* **Atividades**
1 – Com base no texto sobre o direito à amamentação, explique em até três frases por que a falta de um dispositivo específico no Código de Defesa do Consumidor não autoriza os estabelecimentos a proibir a prática.
2 – Prossiga o texto sobre o direito à amamentação a partir da última frase apresentada.

* **Trecho do documento**
○ ○ ○
A amamentação, além de ser extremamente saudável para o bebê, cria um vínculo de afeto e carinho da mãe com o seu filho em toda plenitude da maternidade. É um ato perfeitamente natural e que não ofende os bons costumes de qualquer sociedade.

O Código de Defesa do Consumidor não tem nenhum dispositivo específico sobre o direito à amamentação, mas isso não significa dizer que a prática possa ser proibida pelos estabelecimentos.

O Estatuto da criança e do adolescente prevê que a criança e o adolescente gozam de todos os direitos fundamentais inerentes à pessoa humana, sem prejuízo da proteção integral de que trata a lei, assegurando-se-lhes, por lei ou por outros meios, todas as oportunidades e facilidades, a fim de lhes facultar o desenvolvimento físico, mental, moral, espiritual e social, em condições de liberdade e de dignidade. Além disso, o mesmo estatuto dispõe que é dever da família, da comunidade, da sociedade em geral e do poder público assegurar, com absoluta prioridade, a efetivação dos direitos referentes à vida, à saúde, à alimentação, à educação, ao esporte, ao lazer, à profissionalização, à cultura, à dignidade, ao respeito, à liberdade e à convivência familiar e comunitária, arts. 3º e 4º, e complementa o art. 9º que o poder público, as instituições e os empregadores propiciarão condições adequadas ao aleitamento materno.

Desse modo, o ECA prevê expressamente que é dever da sociedade, da família e do poder público, com absoluta prioridade, o direito à alimentação e esse direito não pode ser suprimido por qualquer regulamentação ou norma interna.

Ademais, o art. 7º do CDC dispõe que os direitos previstos neste código não excluem outros decorrentes de tratados ou convenções internacionais de que o Brasil seja signatário, da legislação interna ordinária, de regulamentos expedidos pelas autoridades administrativas competentes, bem como dos que derivem dos princípios gerais do direito, analogia, costumes e equidade.

Em Belo Horizonte, existe a Lei Municipal n. 10.940/2016 que prevê multa ao estabelecimento que vier a constranger a gestante, independentemente da existência de áreas exclusivas para aleitamento. Em âmbito estadual, também existe a Lei n. 22.439/2016 que regulamenta o direito à amamentação.
○ ○ ○
* **Material apresentado**

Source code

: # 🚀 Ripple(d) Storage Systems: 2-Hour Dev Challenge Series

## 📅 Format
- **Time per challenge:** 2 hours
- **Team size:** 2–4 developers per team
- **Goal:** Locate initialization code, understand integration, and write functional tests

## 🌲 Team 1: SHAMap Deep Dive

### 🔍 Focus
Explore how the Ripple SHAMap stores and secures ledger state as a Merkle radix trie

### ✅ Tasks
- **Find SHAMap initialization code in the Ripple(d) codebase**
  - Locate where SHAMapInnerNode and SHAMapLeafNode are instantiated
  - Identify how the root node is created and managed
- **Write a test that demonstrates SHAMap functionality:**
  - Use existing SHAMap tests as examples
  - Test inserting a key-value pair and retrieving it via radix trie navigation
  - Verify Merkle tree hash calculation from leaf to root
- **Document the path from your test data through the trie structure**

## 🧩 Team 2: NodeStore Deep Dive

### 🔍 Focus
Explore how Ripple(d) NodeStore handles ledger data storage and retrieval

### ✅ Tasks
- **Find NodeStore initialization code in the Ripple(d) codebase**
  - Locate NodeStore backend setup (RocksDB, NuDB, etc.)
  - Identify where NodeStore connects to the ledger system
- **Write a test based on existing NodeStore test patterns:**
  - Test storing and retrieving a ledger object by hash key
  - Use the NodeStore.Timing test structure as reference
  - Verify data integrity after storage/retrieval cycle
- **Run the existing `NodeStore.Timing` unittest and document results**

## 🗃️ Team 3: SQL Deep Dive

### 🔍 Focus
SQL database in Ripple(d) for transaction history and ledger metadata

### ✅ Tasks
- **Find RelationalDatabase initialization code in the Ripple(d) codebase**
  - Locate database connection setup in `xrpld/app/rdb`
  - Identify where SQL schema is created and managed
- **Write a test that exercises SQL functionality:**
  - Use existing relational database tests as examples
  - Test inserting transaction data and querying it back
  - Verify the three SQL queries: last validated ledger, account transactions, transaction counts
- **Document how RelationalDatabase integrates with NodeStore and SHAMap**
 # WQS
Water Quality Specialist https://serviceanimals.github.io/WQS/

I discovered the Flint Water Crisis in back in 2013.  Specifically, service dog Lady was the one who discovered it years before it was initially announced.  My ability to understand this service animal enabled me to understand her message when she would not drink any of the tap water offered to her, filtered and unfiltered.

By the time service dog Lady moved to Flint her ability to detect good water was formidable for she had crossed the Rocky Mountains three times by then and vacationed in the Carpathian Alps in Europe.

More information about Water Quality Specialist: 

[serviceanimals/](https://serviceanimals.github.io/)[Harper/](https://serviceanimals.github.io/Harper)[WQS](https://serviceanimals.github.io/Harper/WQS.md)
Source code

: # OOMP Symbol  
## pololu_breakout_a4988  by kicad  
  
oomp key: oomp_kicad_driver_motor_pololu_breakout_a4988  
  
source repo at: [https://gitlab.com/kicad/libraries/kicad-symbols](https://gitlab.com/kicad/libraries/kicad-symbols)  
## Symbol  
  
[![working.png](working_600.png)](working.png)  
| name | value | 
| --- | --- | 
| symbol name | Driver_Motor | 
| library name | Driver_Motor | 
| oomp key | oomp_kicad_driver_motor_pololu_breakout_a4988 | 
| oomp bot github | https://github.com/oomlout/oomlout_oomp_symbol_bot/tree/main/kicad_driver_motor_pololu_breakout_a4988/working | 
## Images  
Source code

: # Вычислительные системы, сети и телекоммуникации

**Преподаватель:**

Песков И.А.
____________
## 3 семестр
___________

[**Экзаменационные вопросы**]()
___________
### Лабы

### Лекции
○ ○ ○
* **Respostas do exercício**
1 – O ECA determina que a família, a sociedade e o poder público devem assegurar, com absoluta prioridade, o direito à alimentação, e esse direito não pode ser suprimido por regulamentação ou norma interna. O ECA também prevê que o poder público, as instituições e os empregadores propiciarão condições adequadas ao aleitamento materno. Além disso, o art. 7º do CDC estabelece que os direitos nele previstos não excluem outros decorrentes da legislação interna, de tratados e dos princípios gerais do direito.

2 –
Em Teresina, no Estado Piauí, existe a Lei n. 4.778/2015, que também proíbe o constrangimento, assim também, em São Paulo, a Lei n. 16.047/2015, e, no Rio de Janeiro, a Lei Estadual n. 7.115/2015 também proíbe qualquer tipo de constrangimento sob pena de multa.

Obras de arte, por diversas vezes, já retrataram o ato de aleitamento no decorrer da história, mas, nos dias atuais, por incrível que pareça, esse ato natural passou a ser ofensivo a uma parcela da população. [3]

Essa mesma sociedade que se sente ofendida com o aleitamento, não se sente ofendida com a nudez gratuita nas publicidades, na televisão, na internet. Comercialmente, tudo é possível.

Atualmente, no Congresso Nacional existe um Projeto de Lei do Senado, PLS/2015, de autoria da Senadora Vanessa Grazziotin do PCdoB do Amazonas que dispõe sobre o direito à amamentação em público, em estabelecimentos públicos ou privados, independentemente da existência de locais apropriados e ainda tipifica como crime a prática do constrangimento ou proibição.

Desse modo, entende-se que, mesmo não estando prevista no art. 39 do CDC, a prática de constranger o aleitamento em qualquer tipo de estabelecimento, existindo lugar destinado ou não, é uma prática abusiva que viola os direitos fundamentais da mãe e do bebê, constitucionalmente protegidos e hoje garantidos por leis estaduais e municipais, além disso, o texto constitucional garante, também, à todos, em seu art. 5º, V e X, o direito à indenização por dano moral e material, bem como o art. 6º, VI, do Código de Defesa do Consumidor também prevê a efetiva prevenção e reparação de danos patrimoniais e morais sofridos pelo consumidor.

 

 


Notas

[1] Mãe é expulsa de shopping por amamentar filho. Disponível em: https://paisefilhos.uol.com.br/bebe/mae-e-expulsa-de-shopping-por-amamentar-seu-filho/ Acesso em 27.08.2018.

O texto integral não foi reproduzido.